[Texte fourni]
____________________

Changement de propriétaire...
Voilà, c'est fait, ça devait bien arriver un jour. Les éditions Soleil ont été vendues par son directeur/créateur Mourad Boudjellal. La nouvelle a fait l'effet d'une bombe parmi les auteurs maison et parmi les salariés de l'entreprise. C'est Guy Delcourt, son concurrent historique qui devient le patron de Soleil productions, Mourad restant actionnaire minoritaire.
Impossible pour l'instant pour moi, et pour beaucoup d'autres personnes, d'maginer Mourad Boudjellal dans un costume de (seulement) directeur de collection. Ceux qui le connaissaient un peu plus que les autres et depuis un peu plus longtemps que les autres avaient noté depuis un petit moment déjà sa lassitude et son recul par rapport aux projets éditoriaux.Ceux qui le connaissaientt presque par coeur avaient remarqué que la petite flamme qui brillait dans ses yeux lorsqu'il regardait des nouvelles planches avait disparue.
Il avait même organisé il y a 4 ans, pratiquement jour pour jour, un mini-séminaire où il avait réuni une petite partie des auteurs de la maison, dont je faisais partie, pour nous expliquer qu'il avait perdu un peu de vue ses affaires et ses auteurs, mais qu'il revenait, que la magie du début concernant le Rugby Club toulonnais s'était émoussée et qu'il était devant nous ce jour-là pour nous rassurer.
Quatre plus tard, il a fait son choix. Connaissant bien le bonhomme, c'est une décision certainement longuement et mûrement réfléchie.Un paradoxe pour quelqu'un d'impuslsif comme lui qui décide en 3 secondes ce que d'autres décident en 3 mois.

____________________

[Données fournies]
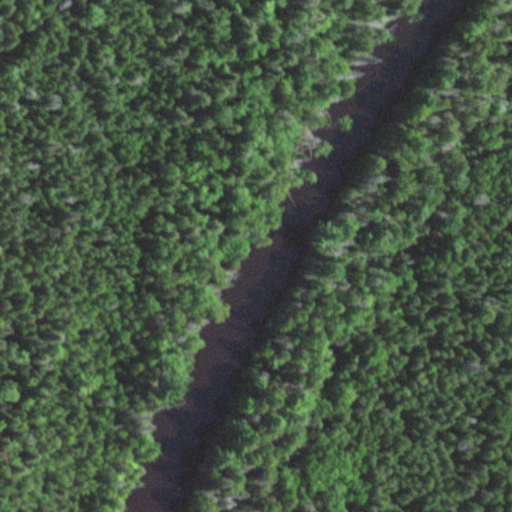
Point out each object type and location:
river: (287, 251)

____________________

[Travail à faire] Reprenez le texte sur la vente des éditions Soleil à partir de sa dernière phrase et poursuivez-le.

[Résultat obtenu]
Il cède la majorité des parts de la société à Guy Delcourt, reste actionnaire minoritaire et reste le référant en ce qui concerne le catalogue de Christophe Arleston et le catalogue Jean luc istin. Comme il le dit lui même, il continuera à faire des bouquins avec des gens qu'il aime et qu'il apprécie.
Loin de moi l'idée de lui jeter la pierre. De toute façon, sentant venir le vent, j'avais pris mes précautions depuis quelques temps déjà en signant des projets chez Glénat, aux éditions Secher et en lançant des hameçons de-ci de-là.( qui ont, au passage, quasiment tous mordu)
J'ai beaucoup trop de respect pour l'homme et je connais trop bien les obstacles qu'il a rencontré pour arriver là où il est aujourd'hui pour trouver quoi que ce soit à lui reprocher. Je n'oublie pas qu'il a été le premier à me faire confiance et qu'il a continué à le faire pendant 16 ans.
L'heure n'est pas aux bilans pour moi, mais, même si je n'ai jamais vendu des centaines de milliers d'exemplaires chez lui, je pense avoir dessiné quelques albums de qualité, en toute liberté et en toute quiétude. Mourad a cette qualité de laisser les auteurs créer de façon tout a fait libre.
Etant moi-même né à Toulon, je connais autant que lui l'importance du R.C.T dans cette ville et la folie que cette équipe suscite lorsqu'elle vole de succés en succés, comme en 1992, lorsqu'elle est allée conquérir le bouclier de Brennus avec des gamins de 20 ans qui s'appelaient Tesseire, Delaigue, Orsoni ou De Rougemeont.
Aujourd'hui, j'envie Mourad de pouvoir consacrer 80% de son temps à mettre en place un projet ambitieux qui devrait emmener le RCT au sommet de l'Europe. C'est aujourd'hui son carburant, c'est ça qui le fait avancer et c'est tant mieux.
Il me reste, normalement, 2 tomes de Dracula à dessiner. Ces albums paraissant dans la collection 1800 de JL Istin, nous allons, je l'espère, travailler encore ensemble sur 92 planches. Mais le vrai patron aura changé dans l'intervalle.
Mon dernier dialogue avec Guy Delcourt remonte, je crois, à 1993. Il a certainement oublié.
Pas moi.
Mourad a su faire confiance, à une époque, à des jeunes auteurs inconnus, pas trés au point, mais qui ont appris leur métier grâce à lui. J'en ai fait partie, j'ai réalisé mon rêve de gosse en partie grace à lui et pour ça, je lui en serai éternellement reconnaissant.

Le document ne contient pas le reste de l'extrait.